This stuff can be looked up online in much greater detail than this, but this is my process.
If anyone needs inspiration on processing, I pulled up a track (listen here, or below) and decided to share the effect chain (and effects used) on the main rhythm guitars.
In fact, I think this was essentially used on all 5 guitars in this track, just with some different EQ curves and possibly a cab change or two.
In a nutshell, you basically just want to have an amp (the guts) going into a cabinet (the speaker). Everything else is basically just there to beef up your sound, which can include distortion (typically before the amp, as seen with guitar pedals in real life), reverbs after the distortion (but go easy, willya?) and since we have the power, maybe even some EQ and compression way after the ‘guts’ because we also have the power of mixing in a DAW.
This is the traditional variety though. You have a DAW, so don’t be afraid to go nuts. Switch the order. Once you know the ‘rules’, it’s extremely rewarding to break them.
Here’s the meat and potatoes opened up: Guitar rig (distortion), TH3 (amp), NadIR (cabinet).
Again, this is the traditional approach because I was making melodeth and I wanted it to sound somewhat realistic. As you can see, the only thing(s) left on the chain were a simple reverb followed by an EQ, which will be track-specific for anybody’s individual mix, and probably doesn’t need to be shown.
Onto my routing situation…
As you can see, I use strictly basic L-C-R panning, dual tracking on the rhythm, mostly dual tracking on the lead, and sometimes (as you’ll see soon) even quad tracking. This is a somewhat traditional approach, since I’m not going for anything experimental.
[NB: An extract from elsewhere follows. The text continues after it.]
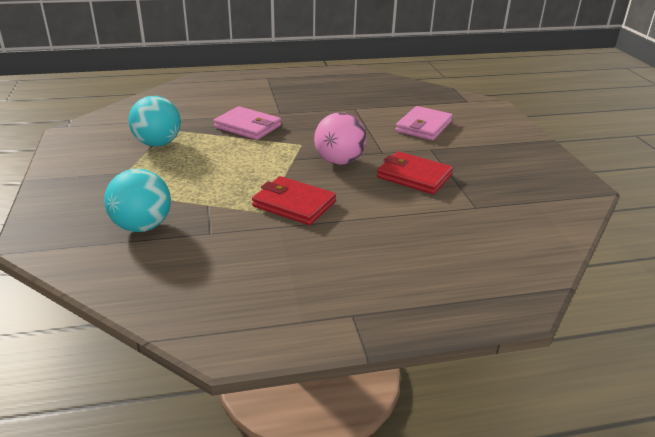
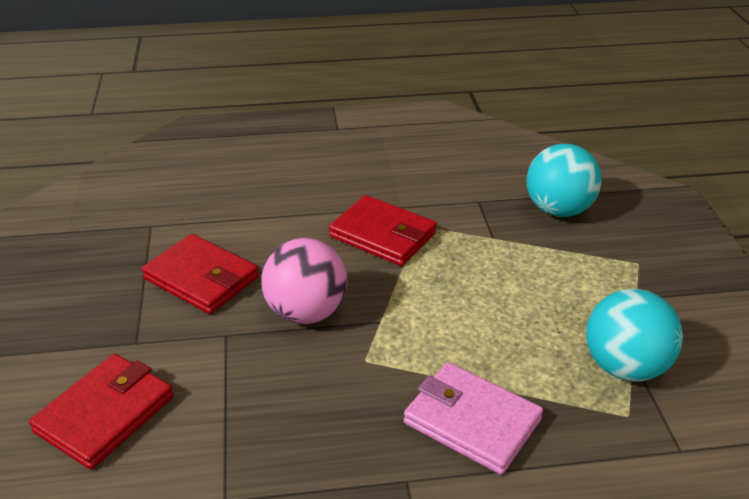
camera: 175 degrees left, 5 degrees up
pink wallet [395,106,453,140] -> red wallet [29,354,174,470]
Some ‘traditional’ (metal) bands have been known to go as high as stacking 4 rhythm tracks per channel (left and right, respectively), so even in a fairly normal scenario you can go kind of nuts.
Stacking guitars like so can result in a ‘blurry’ sound with less transients, which a lot of bands find desirable. Think about how different Periphery sounds than say… Poison?
Last but not least, check out what I did with the arrangement (hey, you can even play the song and look at this at the same time. The future is here!). You can see that I scattered dual leads all around, but strangely I also quad tracked rhythm in there without even having to open up more channels! Some of the leads actually have me playing the base rhythm and then trailing off with a lick, but don’t tell anyone my shitty secrets, please!
There are also some center leads coming and going, and for the sake of not overcrowding the mix they were obviously written and arranged separately.
Since we’ve come this far, here’s the example of FX I have per channel. Nothing crazy, just some attenuation with the EQ and a tiny bit of reverb (which is admittedly acting as a short delay) to make it sound like the cab was reflecting off of something in a potential room with a mic held up to it. It sounds just a little more intimate with a small amount of “pzzz” coming off of it.
I hope this clarifies some stuff, or maybe inspires someone to try it out… even with synths. NaDIR was free, TDR Nova (the EQ) was free, and most of the stuff used on busses / etc were just native plugins.
Also, there are plenty of free distortion units, amps and cab sims scattered across the web. Some bands have even been known to compile an entire ‘freeware sound’ that sounds legit as fuck.